### SOURCE TEXT
■ ■ ■

Finally, we used only two open questions after training to verify the opinion of professionals. Other studies had used specific questionnaires to assess the course satisfaction (Calle et al., 2016) and individual face-to-face interviews (Patel et al., 2011) to verify the opinions of health professionals about physical activity training.

In addition to limitations, we have some challenges. The ‘Active Environment’ training followed an online model with different strategies including classes that were recorded, didactic material, in addition to forums with health professionals following recommendations that were pointed as effective in continuing medical education (Marinopoulos et al., 2007; Cervero and Gaines, 2015). Wilcox et al. (2010) developed a method in CD-ROM for flexible and self-paced training and showed that the most of providers and nurses adopted the physical activity counseling for patients. However, Dacey et al. (2013) showed that two types of face-to-face health professional training that ranged one-day to two-and-a-half-day were effective to improve knowledge and confidence and to decrease barriers to promote a healthy lifestyle and to prevent risk factors. In addition, interventions considered effective as ‘PACE’ were started and are based in face-to-face training (Calfas et al., 1996; Long et al., 1996). However, online training as ‘Active Environment’ enables to achieve a large number of health professionals in a short time. In this case, we need more studies to compare online and face-to-face training and also have the support of physical education professional in primary health care units that could help in physician and nurses training (Florindo et al., 2016).

■ ■ ■

### MATERIAL PROVIDED
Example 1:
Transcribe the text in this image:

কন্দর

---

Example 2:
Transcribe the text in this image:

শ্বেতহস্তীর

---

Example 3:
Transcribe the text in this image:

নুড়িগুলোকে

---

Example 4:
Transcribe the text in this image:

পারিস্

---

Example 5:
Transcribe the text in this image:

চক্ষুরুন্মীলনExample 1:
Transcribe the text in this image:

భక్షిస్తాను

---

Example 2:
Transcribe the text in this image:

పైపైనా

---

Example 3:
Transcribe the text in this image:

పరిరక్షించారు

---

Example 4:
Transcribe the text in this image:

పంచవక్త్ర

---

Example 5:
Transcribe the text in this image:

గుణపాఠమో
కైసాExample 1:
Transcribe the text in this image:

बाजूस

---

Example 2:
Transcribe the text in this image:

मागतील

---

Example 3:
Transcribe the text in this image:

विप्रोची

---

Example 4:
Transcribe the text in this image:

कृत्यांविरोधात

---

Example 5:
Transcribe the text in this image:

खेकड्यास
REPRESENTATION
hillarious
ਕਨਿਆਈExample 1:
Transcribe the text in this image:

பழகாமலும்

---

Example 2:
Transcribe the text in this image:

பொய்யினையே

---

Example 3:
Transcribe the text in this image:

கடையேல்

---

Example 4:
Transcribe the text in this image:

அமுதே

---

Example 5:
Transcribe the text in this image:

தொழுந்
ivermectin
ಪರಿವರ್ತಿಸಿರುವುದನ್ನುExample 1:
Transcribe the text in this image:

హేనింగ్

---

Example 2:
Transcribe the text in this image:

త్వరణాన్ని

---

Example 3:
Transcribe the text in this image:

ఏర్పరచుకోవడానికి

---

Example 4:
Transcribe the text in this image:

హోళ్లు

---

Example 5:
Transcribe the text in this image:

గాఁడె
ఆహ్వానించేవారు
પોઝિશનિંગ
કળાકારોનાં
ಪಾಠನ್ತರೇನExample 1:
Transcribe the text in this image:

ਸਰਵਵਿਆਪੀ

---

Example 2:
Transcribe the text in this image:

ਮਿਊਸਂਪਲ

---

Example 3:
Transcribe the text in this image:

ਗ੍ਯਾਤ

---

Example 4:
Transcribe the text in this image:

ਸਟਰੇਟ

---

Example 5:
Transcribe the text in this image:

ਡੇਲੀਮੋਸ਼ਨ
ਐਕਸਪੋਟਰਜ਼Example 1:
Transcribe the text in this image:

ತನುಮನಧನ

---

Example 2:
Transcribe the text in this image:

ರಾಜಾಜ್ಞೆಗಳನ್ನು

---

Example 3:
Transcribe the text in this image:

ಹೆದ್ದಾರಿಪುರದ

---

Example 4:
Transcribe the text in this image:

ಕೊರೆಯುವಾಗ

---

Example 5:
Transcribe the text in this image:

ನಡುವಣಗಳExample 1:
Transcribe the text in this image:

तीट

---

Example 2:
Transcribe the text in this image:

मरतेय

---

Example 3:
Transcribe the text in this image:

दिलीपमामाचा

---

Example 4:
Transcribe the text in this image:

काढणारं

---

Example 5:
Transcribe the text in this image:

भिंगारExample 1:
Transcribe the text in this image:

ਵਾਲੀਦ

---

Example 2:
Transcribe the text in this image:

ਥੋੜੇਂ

■ ■ ■

Repeat the part of the text about training health professionals starting at "Finally, we used" and ending at "physical activity training.", switching "questionnaires" to "surveys". The material has no connection to the text about training health professionals.

Finally, we used only two open questions after training to verify the opinion of professionals. Other studies had used specific surveys to assess the course satisfaction (Calle et al., 2016) and individual face-to-face interviews (Patel et al., 2011) to verify the opinions of health professionals about physical activity training.